(Stored items)
▬▬▬▬▬▬▬▬▬▬
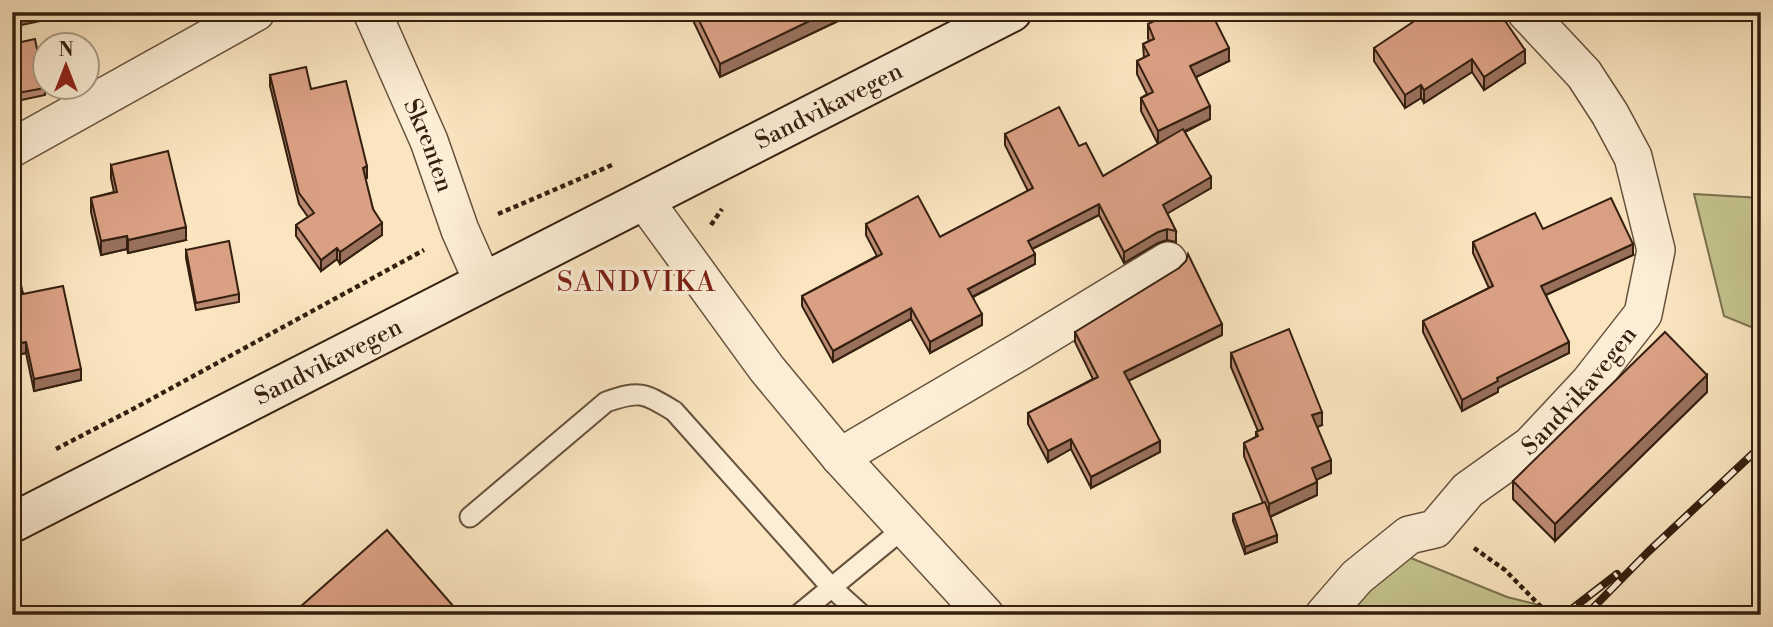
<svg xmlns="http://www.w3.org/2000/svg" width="1773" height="627" font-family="'Libre Bodoni',serif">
<rect width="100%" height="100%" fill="#fae5c0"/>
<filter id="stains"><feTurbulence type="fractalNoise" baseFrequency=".00286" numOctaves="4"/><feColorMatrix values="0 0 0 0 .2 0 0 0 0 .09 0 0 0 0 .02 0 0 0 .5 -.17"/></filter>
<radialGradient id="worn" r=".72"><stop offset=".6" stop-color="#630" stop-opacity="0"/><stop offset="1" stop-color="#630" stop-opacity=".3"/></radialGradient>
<g fill="#c4c38e" stroke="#7c724f" stroke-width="2">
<path d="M1694 194 1761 198V331L1724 316Z"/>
<path d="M1401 554 1507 597 1579 615H1322Z"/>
</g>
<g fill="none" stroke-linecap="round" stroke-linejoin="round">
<g stroke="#66513c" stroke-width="23">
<g id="lane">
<path d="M470 517 606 402C640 390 644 393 674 411L831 587 862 615"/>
<path d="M798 615 904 528"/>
</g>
</g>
<g stroke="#66513c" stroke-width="40">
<g id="street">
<path id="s1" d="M372 12 429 141 460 230 483 282"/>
<path d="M12 148 256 12"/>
<path d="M644 200 767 369 840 457 985 615"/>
<path d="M840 457 1022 350 1168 261"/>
<path id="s2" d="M1324 615 1357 577 1409 535 1435 529 1468 490 1531 445 1589 383 1643 314 1656 250 1633 157 1610 114 1584 74 1526 12"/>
</g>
</g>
<g stroke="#352010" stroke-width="42">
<g id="secondary">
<path id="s3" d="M12 523 1012 12"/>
</g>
</g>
<g stroke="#352010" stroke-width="4.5" stroke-dasharray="5 3.5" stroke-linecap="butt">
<path d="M498 214 612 165"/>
<path d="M711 225 722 209"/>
<path d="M56 449 133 409 424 250"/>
<path d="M1474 548 1505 570 1549 615"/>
</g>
<use href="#lane" stroke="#fceed6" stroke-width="19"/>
<use href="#street" stroke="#fceed6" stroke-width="37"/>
<use href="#secondary" stroke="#fceed6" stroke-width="38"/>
<g stroke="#352010" stroke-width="8">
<g id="rail">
<path d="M1564 615 1617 574"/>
<path d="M1586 615 1648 552 1761 446"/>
</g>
</g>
<use href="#rail" stroke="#fceed6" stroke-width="5" stroke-dasharray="16" stroke-linecap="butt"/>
</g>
<g fill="#bb8a72" stroke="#352010" stroke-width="2">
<path d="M689 12H840V20L720 77Z"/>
<path d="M1463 20 1525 63 1484 90 1472 72 1424 103 1421 98 1405 108 1374 61V48Z"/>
<path d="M1148 24 1229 61 1196 77 1210 119 1185 132 1211 188 1167 213 1176 231V242L1167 240 1158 243 1124 263 1099 215 1032 249 1035 264 973 297 982 325 930 353 911 319 833 362 802 306V296L877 256 866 235V224L940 237 1028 191 1005 145V134L1079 146 1103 176 1158 144 1141 111V98L1147 94 1137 74V61L1144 58 1143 44 1149 41 1148 38Z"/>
<path d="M12 44 45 88V95L12 102Z"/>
<path d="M270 75 311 89 367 178 365 179 373 209 382 235 340 264 337 259 321 271 296 236V225L308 217 299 204 270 86Z"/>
<path d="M111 165 186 240 128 253 127 249 101 255 91 212V198L114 192 111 178Z"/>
<path d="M1543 229 1633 255 1546 295 1569 353 1498 388V392L1462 411 1423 332V321L1489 288 1473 253V242Z"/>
<path d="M186 250 239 294V302L196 310 186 258Z"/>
<path d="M12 267 23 294 81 380 34 391 26 353 12 356Z"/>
<path d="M1075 332 1222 335 1128 381 1160 452 1091 488 1071 449 1048 462 1028 424V413L1093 379 1075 342Z"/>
<path d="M1231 353 1322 425 1317 427 1331 473 1317 479V495L1270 517 1277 542 1245 554 1233 521V514L1263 503 1244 456V443L1256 437V432L1258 431 1231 367Z"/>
<path d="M1707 392 1555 541 1513 499V481Z"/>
</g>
<g fill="#99705c" stroke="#352010" stroke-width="2">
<path d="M20 12H64V16L12 27V14Z"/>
<path d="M828 12H840V20L720 77V64Z"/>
<path d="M1229 48V61L1190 80V66Z"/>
<path d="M1525 50V63L1484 90V77Z"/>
<path d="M1472 59V72L1424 103V90Z"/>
<path d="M1421 85V98L1405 108V95Z"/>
<path d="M1210 106V119L1158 144V131Z"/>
<path d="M367 166V178L363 179V168Z"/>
<path d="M1211 177V188L1163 216V205Z"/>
<path d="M1099 204V215L1028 251V241Z"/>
<path d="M382 223V235L340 264V252Z"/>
<path d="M186 227V240L128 253V240Z"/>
<path d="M1167 229V240L1158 243 1124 263V252L1158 232Z"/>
<path d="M127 236V249L101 255V241Z"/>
<path d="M1633 244V255L1541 297V286Z"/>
<path d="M337 248V259L321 271V260Z"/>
<path d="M1035 254V264L968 299V289Z"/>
<path d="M911 308V319L833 362V351Z"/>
<path d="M982 314V325L930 353V342Z"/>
<path d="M1222 324V335L1124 383V372Z"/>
<path d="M26 342V353L12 356V345Z"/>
<path d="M1569 342V353L1498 388V392L1462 411V400L1497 378Z"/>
<path d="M81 369V380L34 391V379Z"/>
<path d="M1707 375V392L1555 541V524Z"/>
<path d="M1322 412V425L1312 429V415Z"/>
<path d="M1071 439V449L1048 462V451Z"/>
<path d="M1160 441V452L1091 488V477Z"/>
<path d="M1331 460V473L1312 482V468Z"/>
<path d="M1317 482V495L1269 517V504Z"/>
<path d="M1277 535V542L1245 554V547Z"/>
</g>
<g fill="#daa084" stroke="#352010" stroke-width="2">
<path d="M695 12H828L720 64Z"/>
<path d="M1172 12H1211L1229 48 1190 66 1210 106 1158 131 1141 98 1153 92 1137 61 1149 55 1143 44 1154 39 1148 24Z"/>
<path d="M1428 12H1458L1463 20 1475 12H1499L1525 50 1484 77 1472 59 1424 90 1421 85 1405 95 1374 48Z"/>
<path d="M35 39 45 88 12 94V44Z"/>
<path d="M306 67 311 89 346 81 367 166 363 168 373 209 382 223 340 252 337 248 321 260 296 225 314 213 299 193 270 75Z"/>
<path d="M1059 107 1079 146 1086 143 1103 176 1183 129 1211 177 1163 205 1176 231 1167 229 1158 232 1124 252 1099 204 1028 241 1035 254 968 289 982 314 930 342 911 308 833 351 802 296 882 254 866 224 918 196 940 237 1033 188 1005 134Z"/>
<path d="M168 151 186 227 128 240 127 236 101 241 91 198 117 192 111 165Z"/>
<path d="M1611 198 1633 244 1541 286 1569 342 1497 378 1498 381 1462 400 1423 321 1493 286 1473 242 1535 213 1543 229Z"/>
<path d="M229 241 239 294 196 303 186 250Z"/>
<path d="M1188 254 1222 324 1124 372 1160 441 1091 477 1071 439 1048 451 1028 413 1098 377 1075 332 1179 268 1186 261Z"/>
<path d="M17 266 23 294 63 286 81 369 34 379 26 342 12 345V267Z"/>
<path d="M1289 329 1322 412 1312 415 1331 460 1312 468 1317 482 1269 504 1244 443 1258 436 1256 432 1263 429 1231 353Z"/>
<path d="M1665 332 1707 375 1555 524 1513 481Z"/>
<path d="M1265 502 1277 535 1245 547 1233 514Z"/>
<path d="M387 530 461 615H291Z"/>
</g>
<g text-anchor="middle" stroke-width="7" stroke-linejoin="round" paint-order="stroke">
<g font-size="24" fill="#352010" stroke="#fceed6">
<text dy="8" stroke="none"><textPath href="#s3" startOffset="917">Sandvikavegen</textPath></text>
<text dy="8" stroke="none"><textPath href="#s1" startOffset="145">Skrenten</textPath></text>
<text dy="8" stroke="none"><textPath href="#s3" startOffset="355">Sandvikavegen</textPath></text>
<text dy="8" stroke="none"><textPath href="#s2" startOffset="345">Sandvikavegen</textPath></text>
</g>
<g font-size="28" letter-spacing="2" fill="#7a1f14" stroke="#fceed6">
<text x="637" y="291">SANDVIKA</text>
</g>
</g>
<rect width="1773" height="627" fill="none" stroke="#fae5c0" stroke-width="42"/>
<rect x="14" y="14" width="1745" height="599" fill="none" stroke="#352010" stroke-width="3.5"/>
<rect x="21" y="21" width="1731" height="585" fill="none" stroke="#352010" stroke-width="2"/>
<g transform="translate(66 66)"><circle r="33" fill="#fceed6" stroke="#ac9c87" stroke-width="2"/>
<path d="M0-5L12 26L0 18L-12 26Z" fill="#8f2418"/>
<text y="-10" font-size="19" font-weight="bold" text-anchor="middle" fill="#352010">N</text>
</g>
<rect width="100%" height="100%" filter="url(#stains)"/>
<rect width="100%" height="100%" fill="url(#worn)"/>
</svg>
▬▬▬▬▬▬▬▬▬▬
Task = Would you filter the entries above and keep each line that has the word "worn"?

Response to the exercise =
<radialGradient id="worn" r=".72"><stop offset=".6" stop-color="#630" stop-opacity="0"/><stop offset="1" stop-color="#630" stop-opacity=".3"/></radialGradient>
<rect width="100%" height="100%" fill="url(#worn)"/>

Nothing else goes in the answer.